Let $f_n:[a,b] \to \mathbb R$, $n \in \mathbb N$, be a sequence of $L^p$ functions for some $p \in (1,\infty)$. For every fixed $m\in \mathbb N^*$, suppose that the sequence of functions $$\{f_{n}\psi_m(f_n)\}_{n \in \mathbb N}$$ has a strongly convergent subsequence in $L^p([a,b])$. Here $\psi_m$ is a smooth function such that $$\psi_m(f) = \begin{cases} 1 \qquad \text{ if } |f|\ge 1/m \\ 0 \qquad \text{ if } |f|\le 1/(2m) \end{cases} $$ and $0 \le \psi_m \le 1$.
Is it true that $\{f_n\}_{n\in \mathbb N}$ also has a strongly convergent subsequence in $L^p([a,b])$?
I wanted to apply a diagonal argument: [1], but I can't make it work properly.
There exists a counterexample showing that it is in general not possible to conclude the sequentially compactness of ${f_n}$
Set $[a,b]=[0,1]$ and $p=2$
First, for $k\geq 1$ define $a_k = \sum_{j=1}^k 2^{-j}$
Then, define $$g_k(x):=2^{k+1} \chi_{[a_{k},a_{k+1}]} (x)$$ . $$h_{m}(x):=\chi_{[0,1/2]} (x)sin(4\pi m x)$$ Now set $$f_n(x)=g_{\sigma_1(n)}(x) + \frac{1}{\sigma_1(n)}h_{\sigma_2(n)}(x) $$ Where $(\sigma_1,\sigma_2): \mathbb{N} \to \mathbb{N}\times \mathbb{N}$ is a bijection.
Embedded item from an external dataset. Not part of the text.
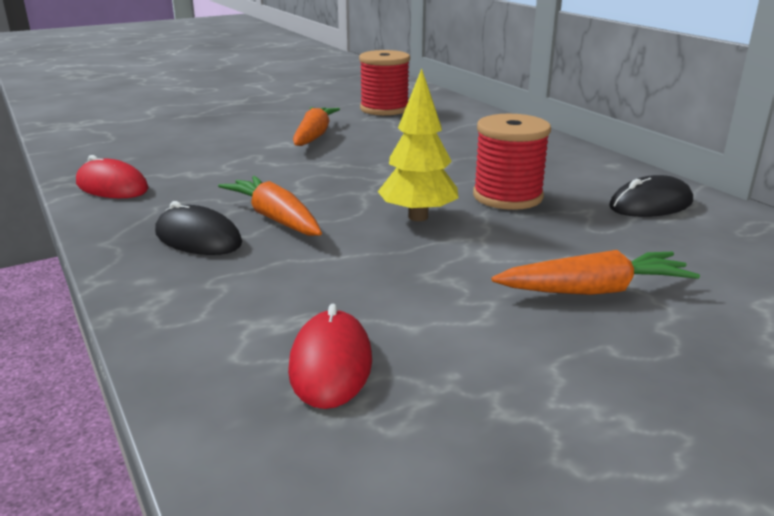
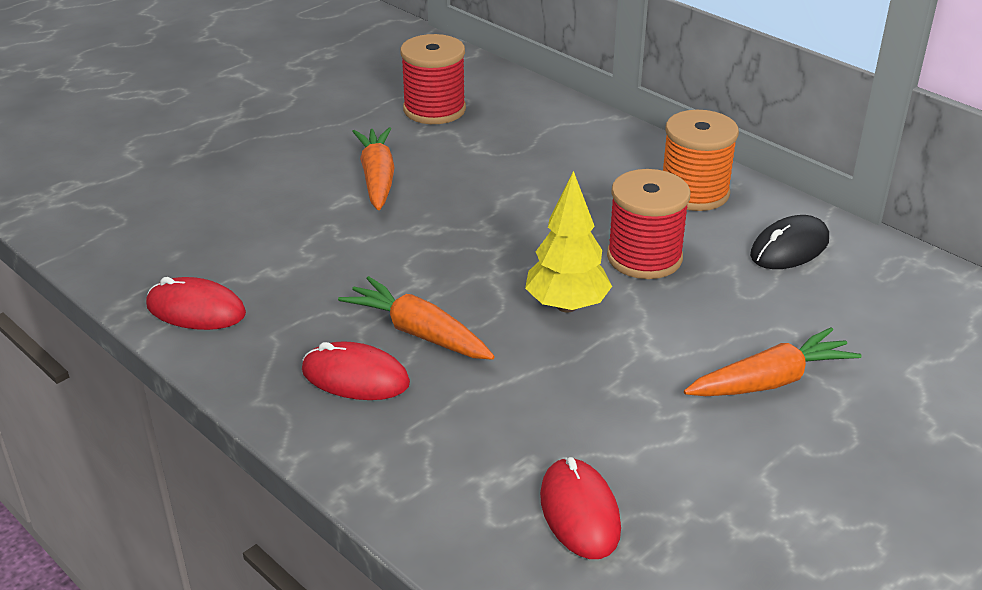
camera: 15 degrees left, 10 degrees up
black mouse [155,201,242,255] -> red mouse [302,341,410,400]
none -> orange spool [663,110,739,211]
Then the sequence $\{f_n\}_n$ does not admit convergent subsequences in $L^2[a,b]$. This can be shown using that
$$ \|g_{k_1}+ \frac{1}{k_1}h_{m_1} - (g_{k_2}+ \frac{1}{k_2}h_{m_2})\|_2^2 = \|g_{k_1} - g_{k_2}\|_2^2 +\|\frac{1}{k_1}h_{m_1} -\frac{1}{k_2}h_{m_2}\|_2^2 $$ since the support of every $g$ is a subset $[1/2,1]$ while the support of every $h$ is a subset of $[0,1/2]$
If $k_1 \neq k_2$ $$\|g_{k_1} - g_{k_2}\|_2^2= \|g_{k_1}\|_2^2+ \|g_{k_2}\|_2^2 \geq C$$ where $C$ is a positive constant independent of $k_1,k_2$
If $k_1 = k_2$ the term $$\|\frac{1}{k_1}h_{m_1} -\frac{1}{k_2}h_{m_2}\|_2^2 = \frac{1}{k_1^2}\| h_{m_1} - h_{m_2}\|_2^2 $$ is equal to zero for $m_1=m_2$ and it is equal to $\frac{1}{2 k_1^2}$ otherwise, using the well known properties of the trigonometric basis.
Nontheless, for every fixed $m$ the family $\{f_{n}\psi_m(f_n)\}_{n \in \mathbb N}$ admits a convergent subsequence. In fact, the trigonometric term appearing in $f_n$ is cutted off in $f_{n}\psi_m(f_n)$ if $m>\sigma_1(n)$ and therefore if $\{ n_j\} = \{ n \mid \sigma_1(n)=m+1\}$ then subsequence $\{f_{n_j}\psi_m(f_{n_j})\}$ converges to $g_{m+1} \psi_m(g_{m+1})$